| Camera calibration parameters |
________

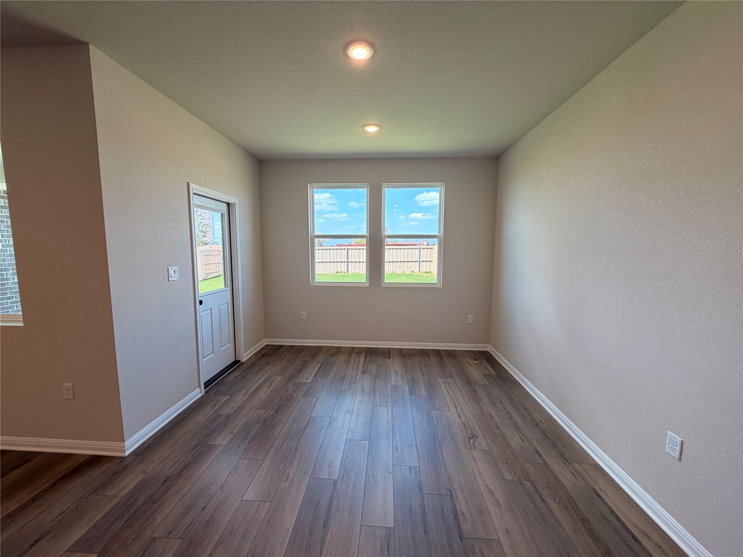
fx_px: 300
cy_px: 278
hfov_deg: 102.1
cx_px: 372
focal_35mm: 14
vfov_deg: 85.7
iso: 100
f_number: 2.2
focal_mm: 2.22
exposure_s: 1/120
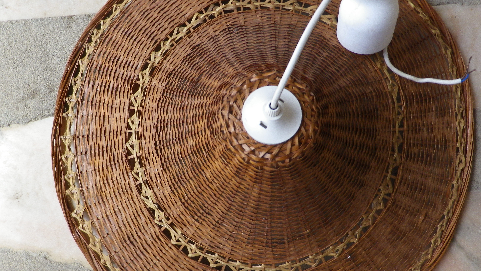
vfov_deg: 34.6
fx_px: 434
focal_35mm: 34
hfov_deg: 58.0
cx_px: 245
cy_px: 140
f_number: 3.5
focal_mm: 4.5
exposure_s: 1/160
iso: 80
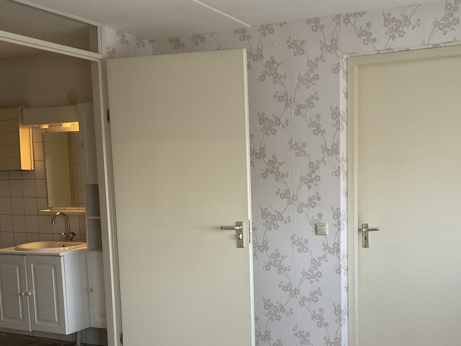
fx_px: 586
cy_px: 245
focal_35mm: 44
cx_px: 296
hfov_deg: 42.5
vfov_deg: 32.4
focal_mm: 3
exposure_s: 1/50
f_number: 1.8
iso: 64
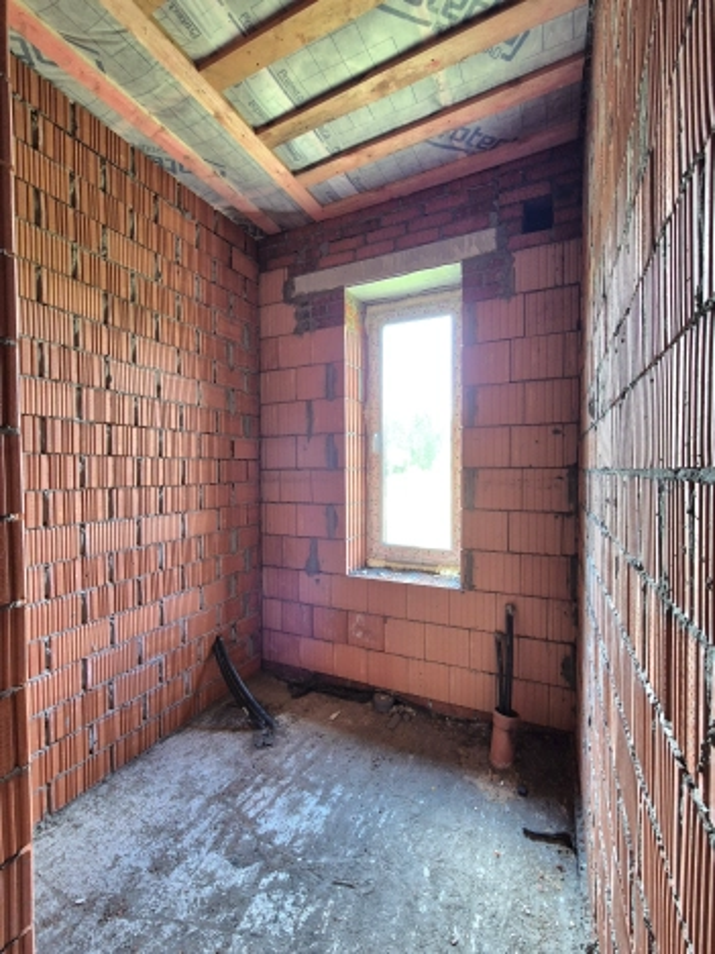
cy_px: 477
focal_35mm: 13
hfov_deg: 89.9
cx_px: 358
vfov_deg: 106.2
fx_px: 358
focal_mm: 2.2
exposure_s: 1/50
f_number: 2.2
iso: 320
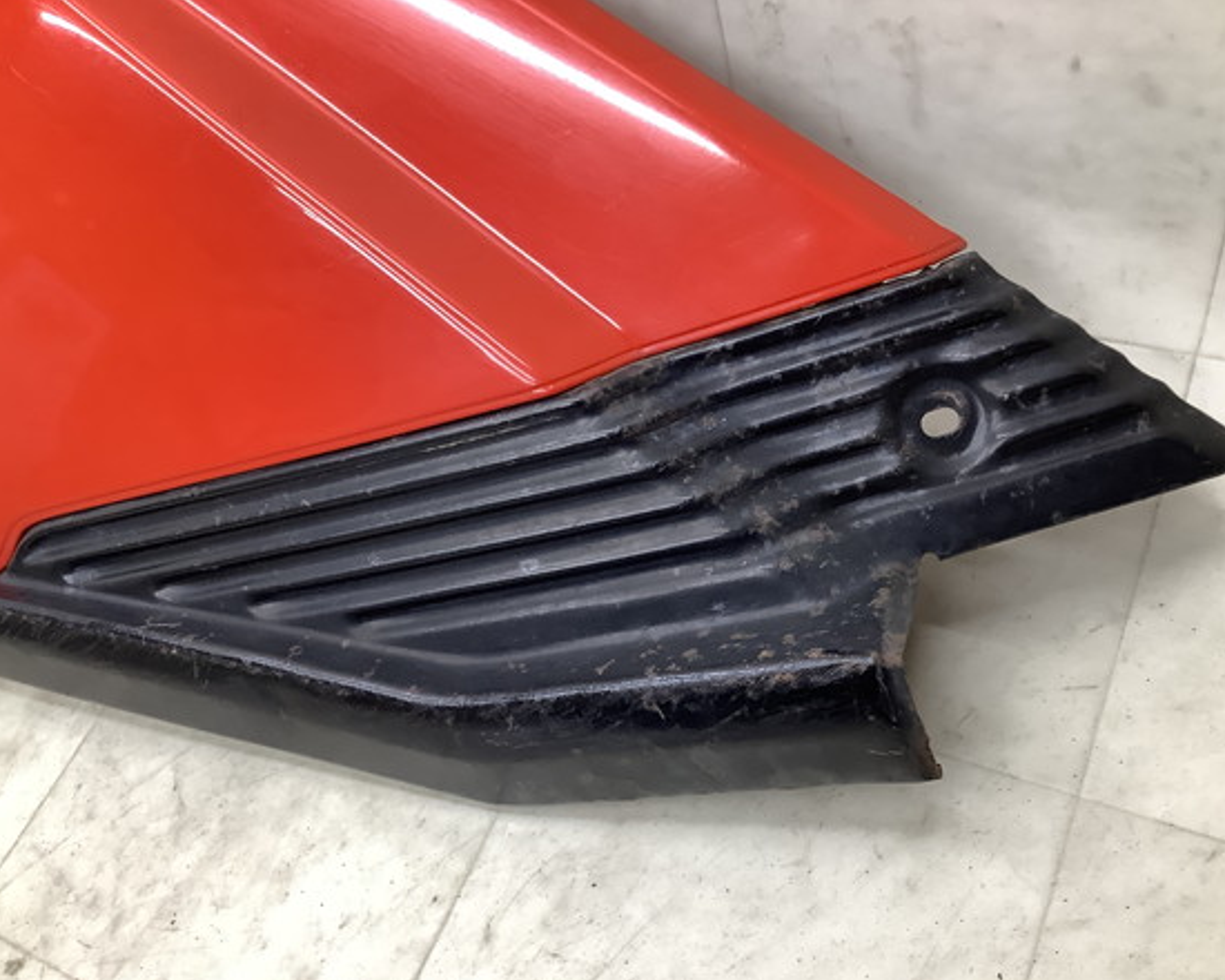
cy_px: 499
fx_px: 1196
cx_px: 612
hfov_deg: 54.2
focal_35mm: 33
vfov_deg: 44.5
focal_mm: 3.3
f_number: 2.4
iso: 125
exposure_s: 1/60
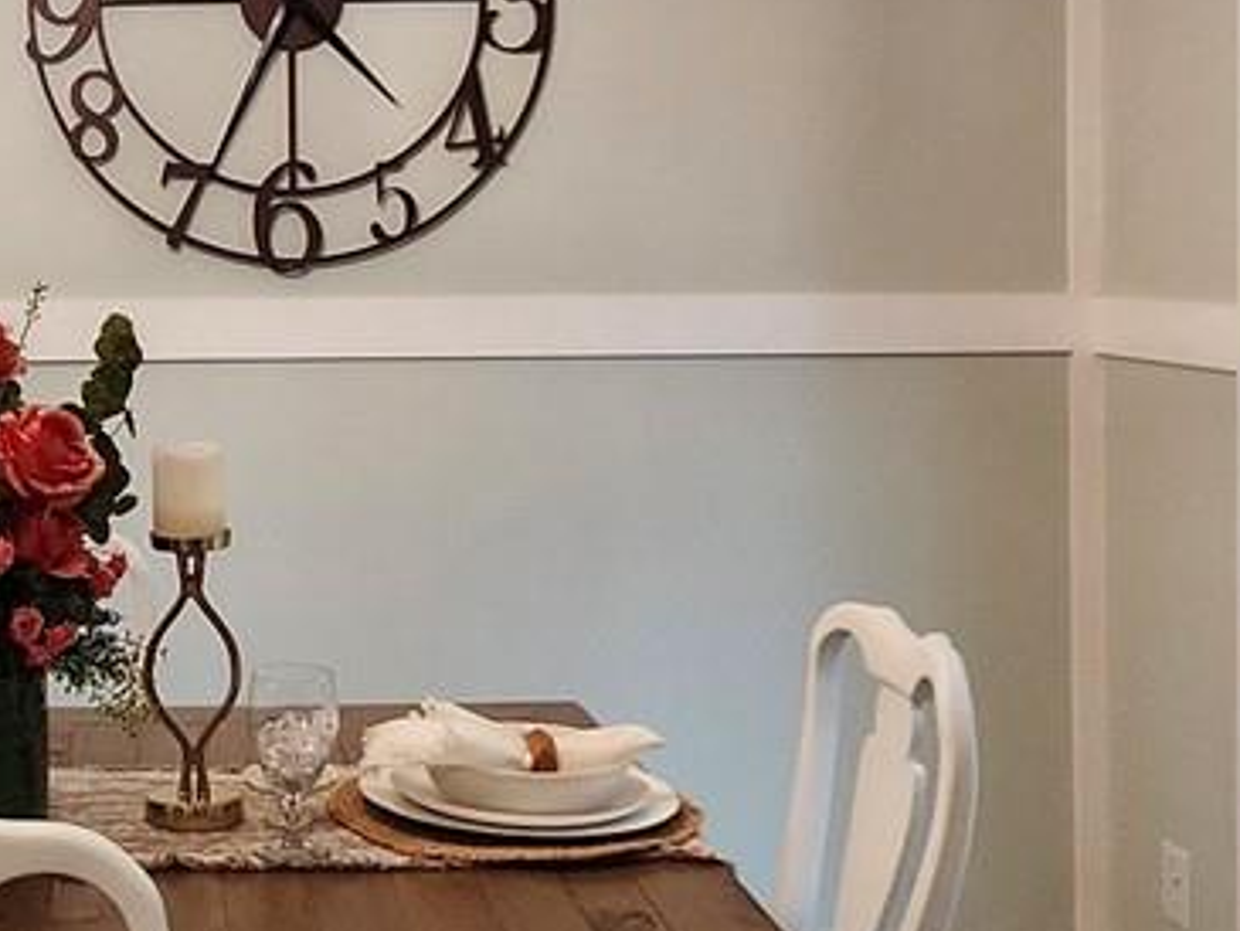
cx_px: 149
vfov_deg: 25.5
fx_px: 2043
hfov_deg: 32.3
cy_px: 275
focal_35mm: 57
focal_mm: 1.74
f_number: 2.2
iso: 320
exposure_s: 1/60
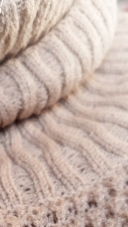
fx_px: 398
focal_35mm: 66
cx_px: -30
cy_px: 267
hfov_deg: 17.3
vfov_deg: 28.1
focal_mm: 5.95
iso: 1110
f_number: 1.89
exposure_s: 1/25
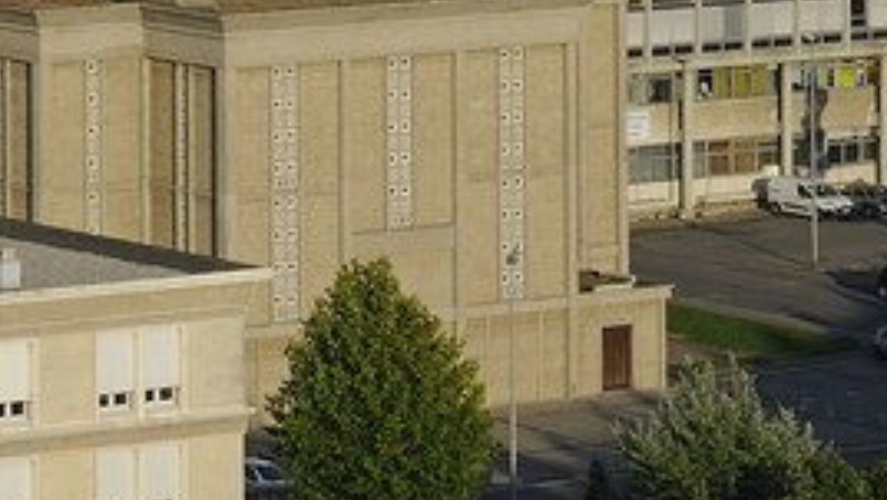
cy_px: -755
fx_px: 7647
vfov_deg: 3.7
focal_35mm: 325
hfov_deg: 6.5
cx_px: -728
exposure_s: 1/250
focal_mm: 52
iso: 200
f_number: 13
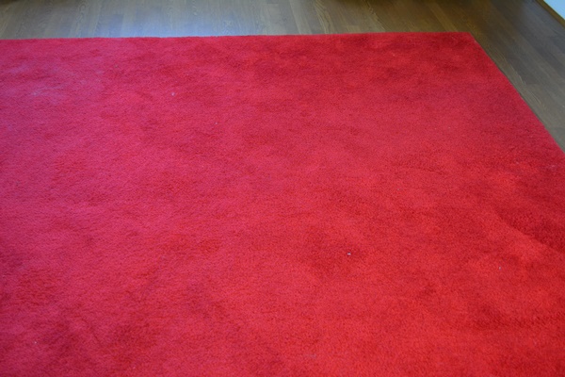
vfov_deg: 29.9
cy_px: 188
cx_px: 282
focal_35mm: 45
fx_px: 706
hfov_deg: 43.6
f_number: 4.5
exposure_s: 1/30
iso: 900
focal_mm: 30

________

| What is needed |
Reproduce each entry exactly, without the pictures.

| Solution to the exercise |
fx_px: 300
cy_px: 278
hfov_deg: 102.1
cx_px: 372
focal_35mm: 14
vfov_deg: 85.7
iso: 100
f_number: 2.2
focal_mm: 2.22
exposure_s: 1/120
vfov_deg: 34.6
fx_px: 434
focal_35mm: 34
hfov_deg: 58.0
cx_px: 245
cy_px: 140
f_number: 3.5
focal_mm: 4.5
exposure_s: 1/160
iso: 80
fx_px: 586
cy_px: 245
focal_35mm: 44
cx_px: 296
hfov_deg: 42.5
vfov_deg: 32.4
focal_mm: 3
exposure_s: 1/50
f_number: 1.8
iso: 64
cy_px: 477
focal_35mm: 13
hfov_deg: 89.9
cx_px: 358
vfov_deg: 106.2
fx_px: 358
focal_mm: 2.2
exposure_s: 1/50
f_number: 2.2
iso: 320
cy_px: 499
fx_px: 1196
cx_px: 612
hfov_deg: 54.2
focal_35mm: 33
vfov_deg: 44.5
focal_mm: 3.3
f_number: 2.4
iso: 125
exposure_s: 1/60
cx_px: 149
vfov_deg: 25.5
fx_px: 2043
hfov_deg: 32.3
cy_px: 275
focal_35mm: 57
focal_mm: 1.74
f_number: 2.2
iso: 320
exposure_s: 1/60
fx_px: 398
focal_35mm: 66
cx_px: -30
cy_px: 267
hfov_deg: 17.3
vfov_deg: 28.1
focal_mm: 5.95
iso: 1110
f_number: 1.89
exposure_s: 1/25
cy_px: -755
fx_px: 7647
vfov_deg: 3.7
focal_35mm: 325
hfov_deg: 6.5
cx_px: -728
exposure_s: 1/250
focal_mm: 52
iso: 200
f_number: 13
vfov_deg: 29.9
cy_px: 188
cx_px: 282
focal_35mm: 45
fx_px: 706
hfov_deg: 43.6
f_number: 4.5
exposure_s: 1/30
iso: 900
focal_mm: 30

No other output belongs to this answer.